* [What the task asks]: Every record is to be duplicated exactly as it reads, without its images.

* [Information]:
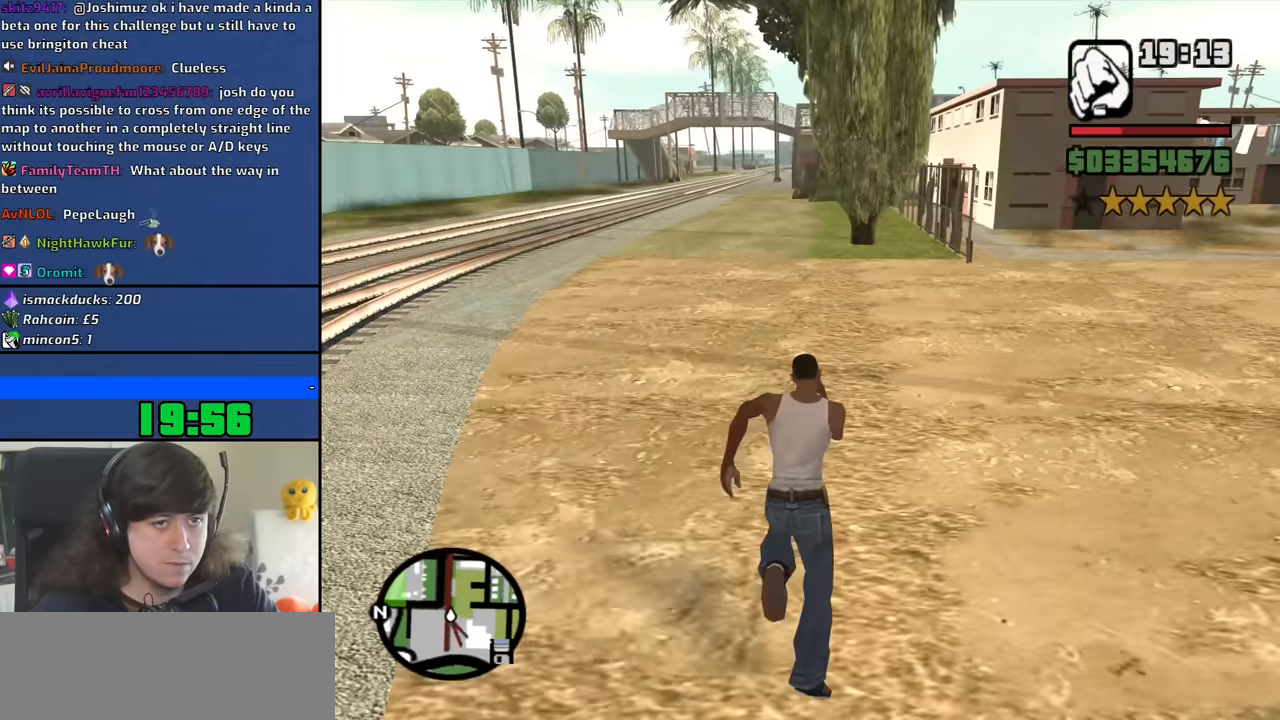
{"keys": ["space", "w"], "mouse": [], "events": [[33, "space", "up"], [133, "space", "down"], [217, "space", "up"], [317, "space", "down"], [417, "space", "up"], [500, "space", "down"]]}
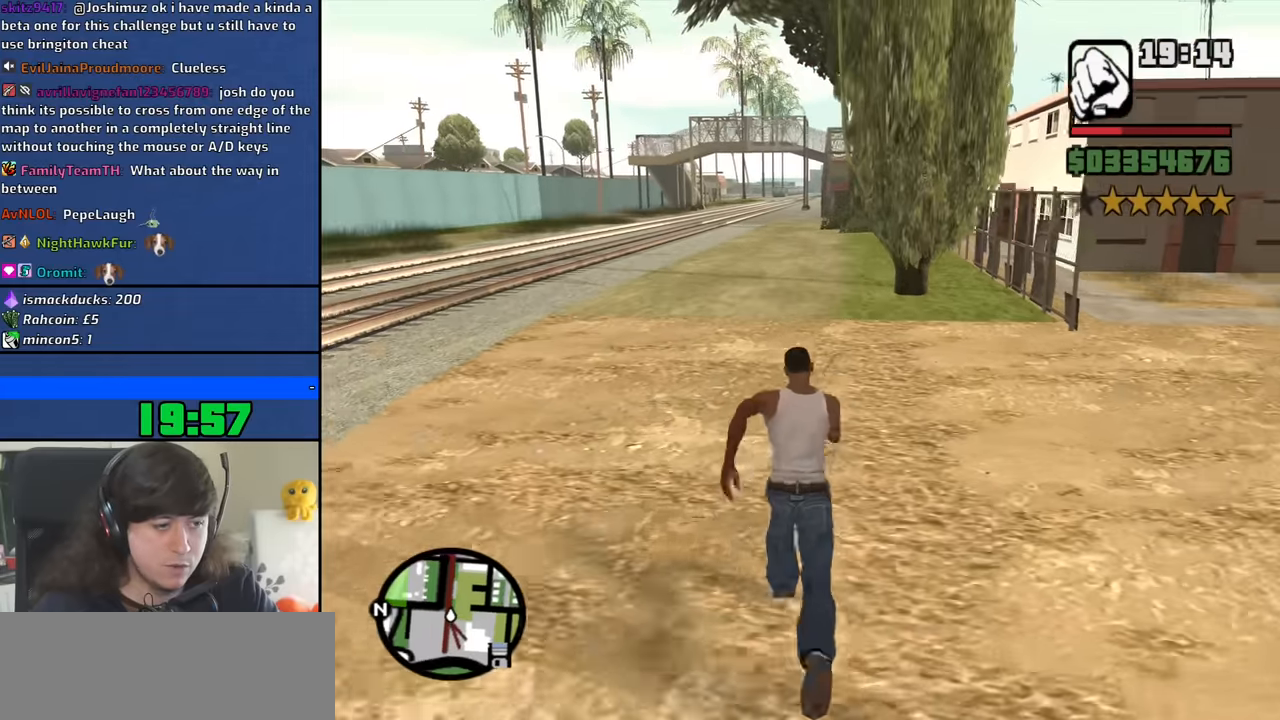
{"keys": ["w"], "mouse": [], "events": [[100, "space", "up"], [183, "space", "down"], [283, "space", "up"], [383, "space", "down"], [467, "space", "up"]]}
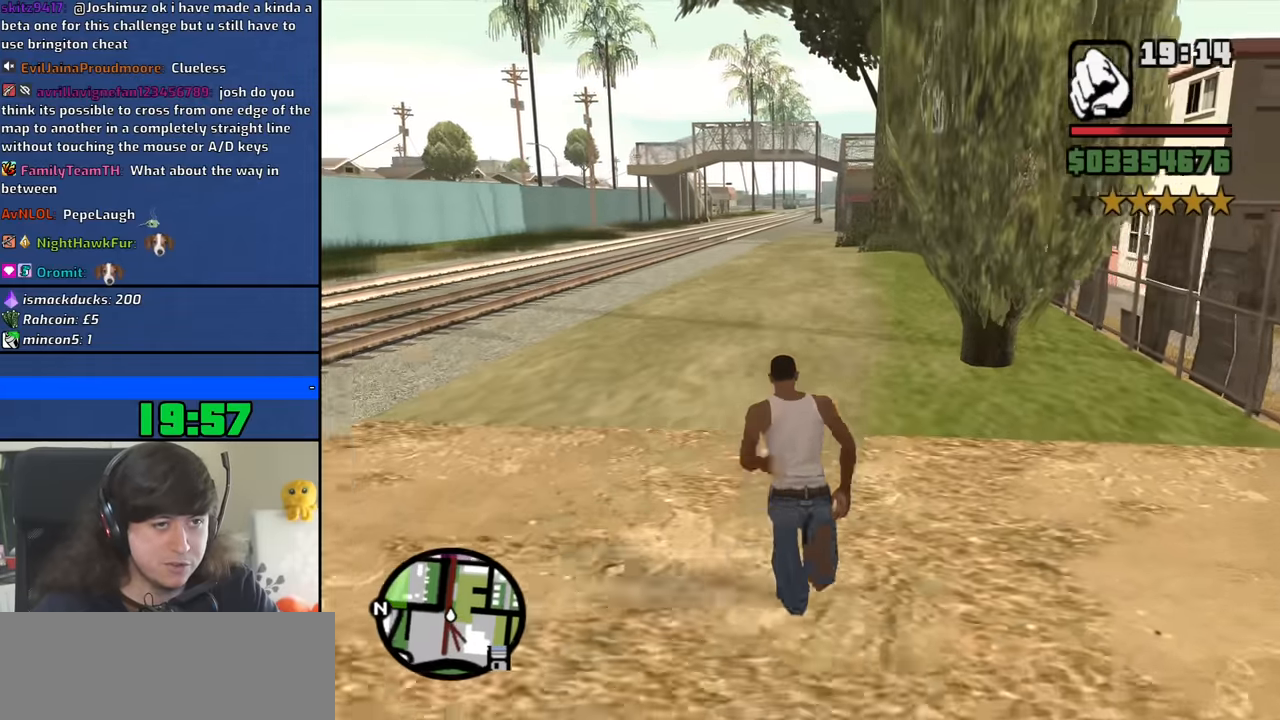
{"keys": ["space", "w"], "mouse": [], "events": [[67, "space", "down"], [167, "space", "up"], [250, "space", "down"], [350, "space", "up"], [433, "space", "down"]]}
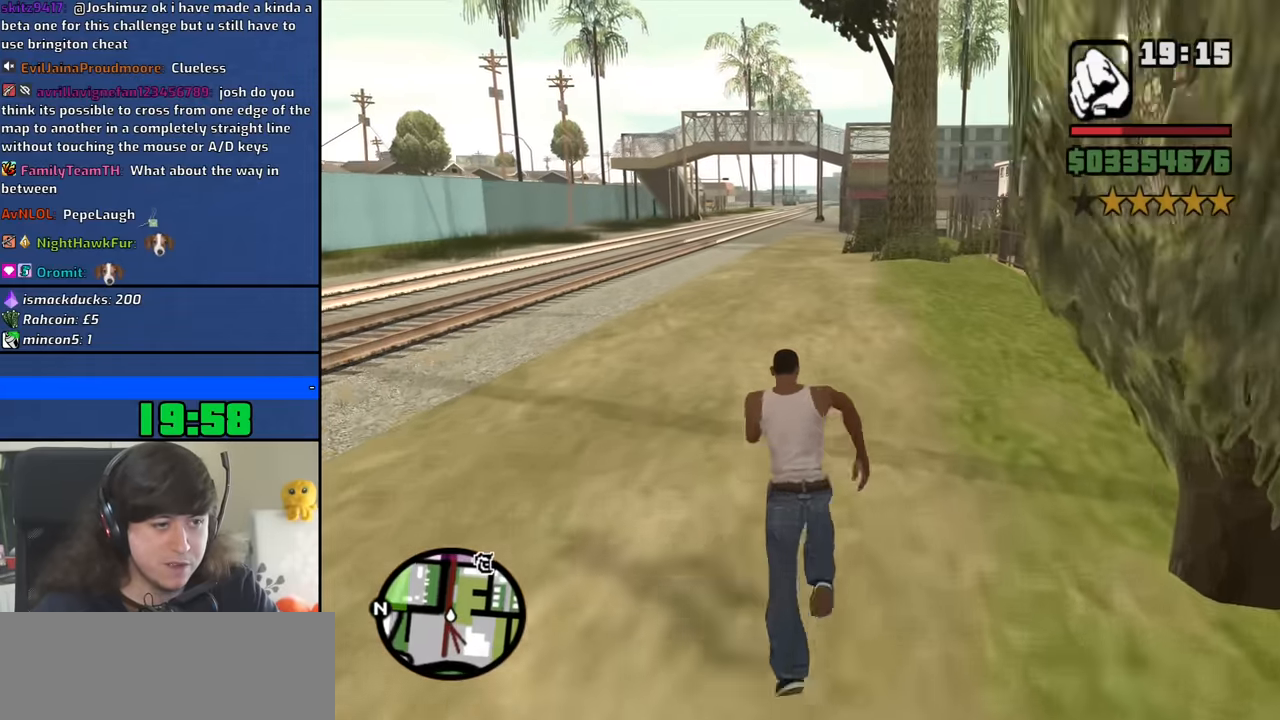
{"keys": ["space", "w"], "mouse": [], "events": [[33, "space", "up"], [133, "space", "down"], [217, "space", "up"], [317, "space", "down"], [417, "space", "up"], [500, "space", "down"]]}
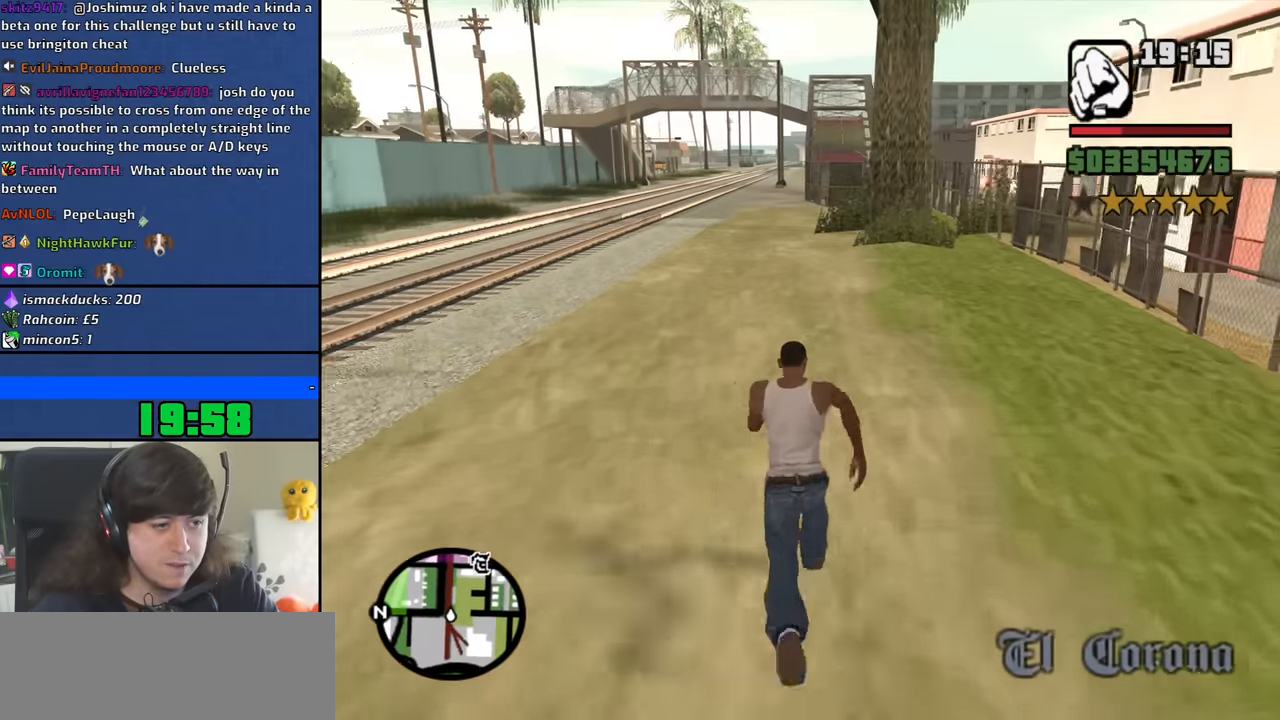
{"keys": ["w"], "mouse": [], "events": [[100, "space", "up"], [183, "space", "down"], [283, "space", "up"], [383, "space", "down"], [467, "space", "up"]]}
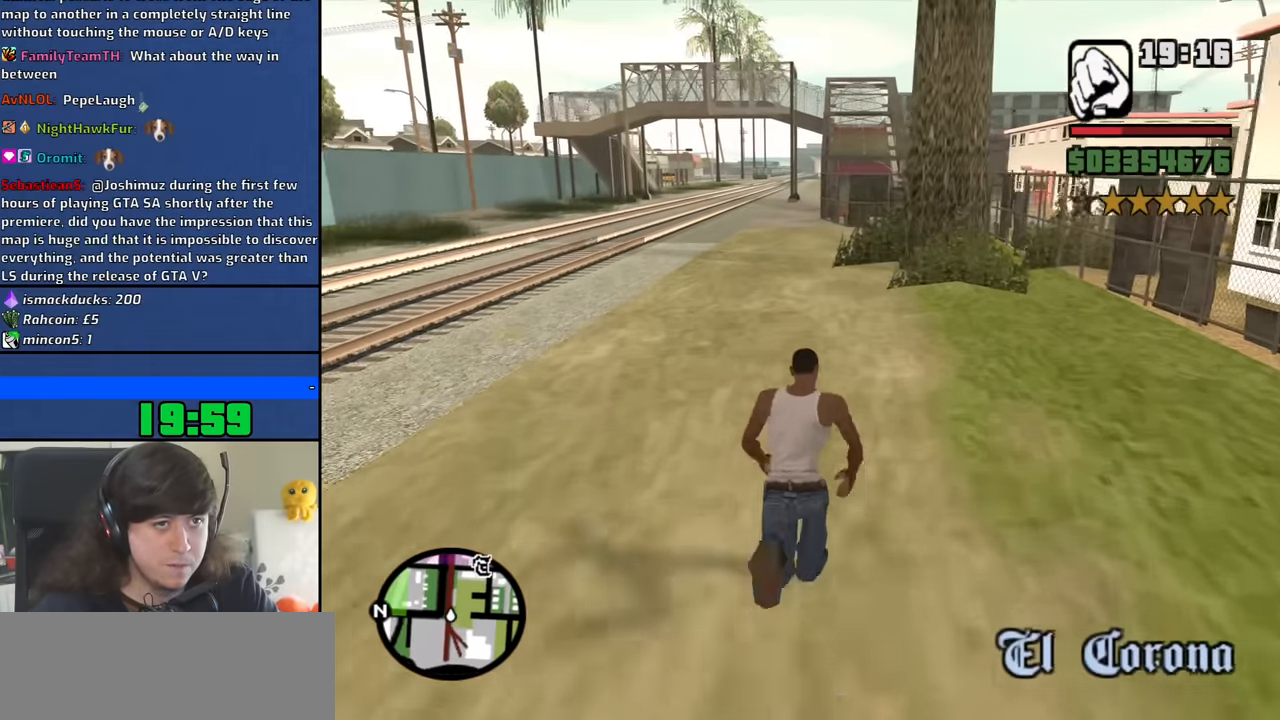
{"keys": ["space", "w"], "mouse": [], "events": [[67, "space", "down"], [167, "space", "up"], [250, "space", "down"], [350, "space", "up"], [433, "space", "down"]]}
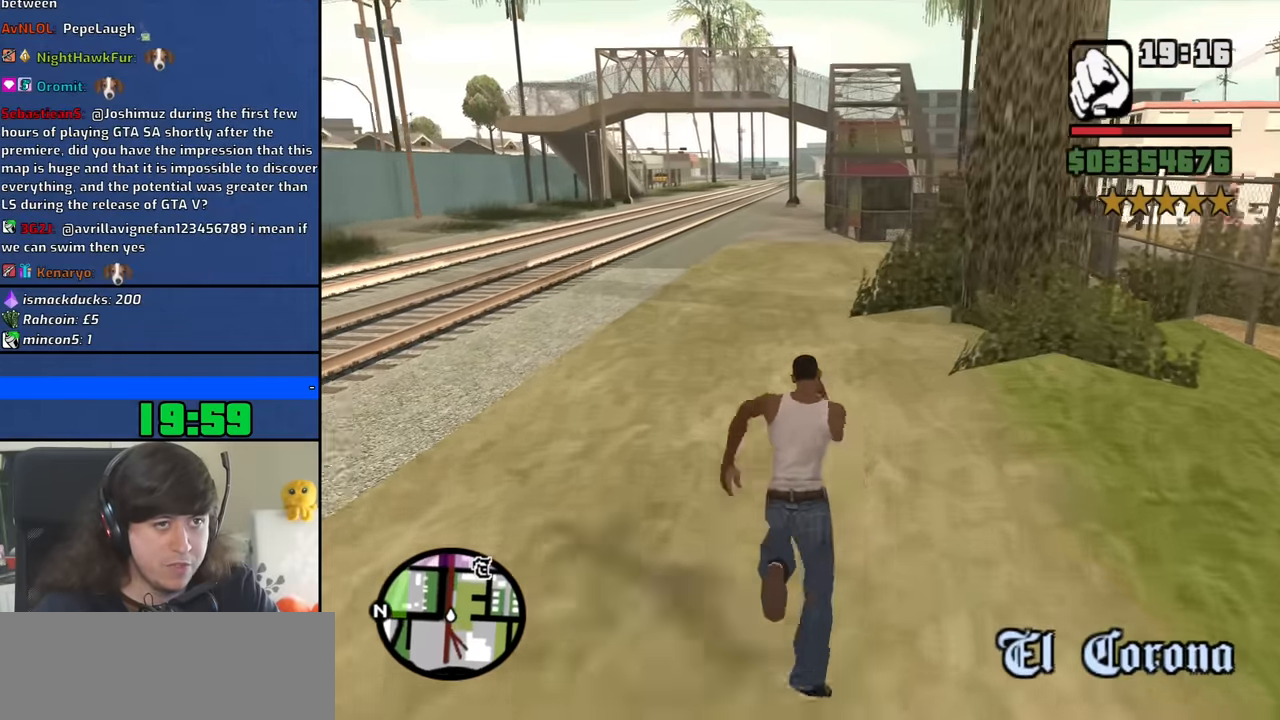
{"keys": ["space", "w"], "mouse": [], "events": [[33, "space", "up"], [133, "space", "down"], [217, "space", "up"], [317, "space", "down"], [417, "space", "up"], [500, "space", "down"]]}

* [Output for this task]:
{"keys": ["space", "w"], "mouse": [], "events": [[33, "space", "up"], [133, "space", "down"], [217, "space", "up"], [317, "space", "down"], [417, "space", "up"], [500, "space", "down"]]}
{"keys": ["w"], "mouse": [], "events": [[100, "space", "up"], [183, "space", "down"], [283, "space", "up"], [383, "space", "down"], [467, "space", "up"]]}
{"keys": ["space", "w"], "mouse": [], "events": [[67, "space", "down"], [167, "space", "up"], [250, "space", "down"], [350, "space", "up"], [433, "space", "down"]]}
{"keys": ["space", "w"], "mouse": [], "events": [[33, "space", "up"], [133, "space", "down"], [217, "space", "up"], [317, "space", "down"], [417, "space", "up"], [500, "space", "down"]]}
{"keys": ["w"], "mouse": [], "events": [[100, "space", "up"], [183, "space", "down"], [283, "space", "up"], [383, "space", "down"], [467, "space", "up"]]}
{"keys": ["space", "w"], "mouse": [], "events": [[67, "space", "down"], [167, "space", "up"], [250, "space", "down"], [350, "space", "up"], [433, "space", "down"]]}
{"keys": ["space", "w"], "mouse": [], "events": [[33, "space", "up"], [133, "space", "down"], [217, "space", "up"], [317, "space", "down"], [417, "space", "up"], [500, "space", "down"]]}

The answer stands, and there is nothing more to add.